The PAO is working with the provincial government and other agencies to find ways to ensure that the public has what it wants - which is to have quick response to their calls for police help, while maintaining sustainable budgets.
"All costs have risen over the decades however, proportionally speaking, policing costs have not increased inappropriately. The fact is that is that crime rates are down and that is in large part due to the professional policing that makes our communities safe and desirable places in which to live and work," McFadden points out.

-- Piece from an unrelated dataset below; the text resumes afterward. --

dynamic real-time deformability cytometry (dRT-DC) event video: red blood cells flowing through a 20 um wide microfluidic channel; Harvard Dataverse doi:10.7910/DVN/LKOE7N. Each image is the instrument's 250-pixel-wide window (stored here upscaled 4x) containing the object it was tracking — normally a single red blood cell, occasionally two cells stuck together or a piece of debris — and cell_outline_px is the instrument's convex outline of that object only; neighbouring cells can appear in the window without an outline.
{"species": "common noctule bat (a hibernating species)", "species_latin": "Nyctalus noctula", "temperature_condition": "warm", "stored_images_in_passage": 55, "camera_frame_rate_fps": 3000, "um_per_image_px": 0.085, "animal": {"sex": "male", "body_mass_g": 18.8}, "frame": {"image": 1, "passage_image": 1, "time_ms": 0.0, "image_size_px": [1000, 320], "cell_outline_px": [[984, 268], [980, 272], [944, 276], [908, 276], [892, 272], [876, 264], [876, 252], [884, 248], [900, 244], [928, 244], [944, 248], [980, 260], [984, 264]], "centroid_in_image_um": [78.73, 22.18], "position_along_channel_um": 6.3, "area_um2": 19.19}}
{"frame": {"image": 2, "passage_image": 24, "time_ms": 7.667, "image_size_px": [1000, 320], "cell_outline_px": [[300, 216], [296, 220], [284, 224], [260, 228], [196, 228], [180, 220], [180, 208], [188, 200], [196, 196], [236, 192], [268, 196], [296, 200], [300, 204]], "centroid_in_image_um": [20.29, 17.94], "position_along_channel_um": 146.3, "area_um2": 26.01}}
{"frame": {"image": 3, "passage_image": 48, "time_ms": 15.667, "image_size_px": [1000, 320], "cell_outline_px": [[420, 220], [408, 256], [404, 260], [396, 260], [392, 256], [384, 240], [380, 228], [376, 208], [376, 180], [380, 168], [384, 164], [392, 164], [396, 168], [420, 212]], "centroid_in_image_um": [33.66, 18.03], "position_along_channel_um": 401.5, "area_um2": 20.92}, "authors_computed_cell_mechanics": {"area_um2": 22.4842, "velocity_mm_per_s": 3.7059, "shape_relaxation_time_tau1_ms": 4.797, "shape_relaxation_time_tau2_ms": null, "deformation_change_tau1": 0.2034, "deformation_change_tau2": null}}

Key areas to focus on when looking for efficiencies include the increased demands on officers to file reports and documentation, and the use of police officers as social workers and therapists. While both reporting and social work are part of an officer's job, far too often now front line police officers are spending many hours in the station filling out reports, instead of being available to respond to calls. More and more, police are becoming the agency where people turn as a last resort when they need any kind of assistance. Police are often called to handle situations involving mental health issues, which is the expertise of the medical and social services sectors.
We believe there are ways of addressing these issues that will keep front line officers ready to respond. Policing has changed, along with the world, especially in the last decade since 9-11. There is a need to examine what we do and how we do it, and ensure we're delivering the best service to our communities. Time is needed to examine how legislation, court decisions and submissions, reporting, regulations, and major international terrorist and crime issues, social services and medical supports, have affected front-line policing. There are also potential savings through streamlining processes and improvements in technology. The goal is to make front line police officers readily available when they're needed - because that's what citizens want and expect.
Police officers put their lives on the line every day. They need special training to handle the volatile and unpredictable situations they face - 24/7. And, it takes a special kind of fortitude. "It helps when the people who need us to be there for them, are there for us, too. We know that when the public calls the police for help, they want the fastest possible response. So do we," says McFadden. "Public safety and police safety are out top concerns. Police pay taxes, too, and we want value for money, too. And we know that putting front line officers where they're needed most, doing the jobs they are trained to do, is the answer."
The Police Association of Ontario (PAO) was founded in 1933 and is the official voice and representative body for Ontario's front-line police personnel. Our membership consists of over 33,000 police and civilian members from every municipal police association and the Ontario Provincial Police Association.
The Police Association of Ontario promotes the mutual interests of Ontario's front-line police personnel in order to uphold the honour of the police profession and elevate the standards of police services.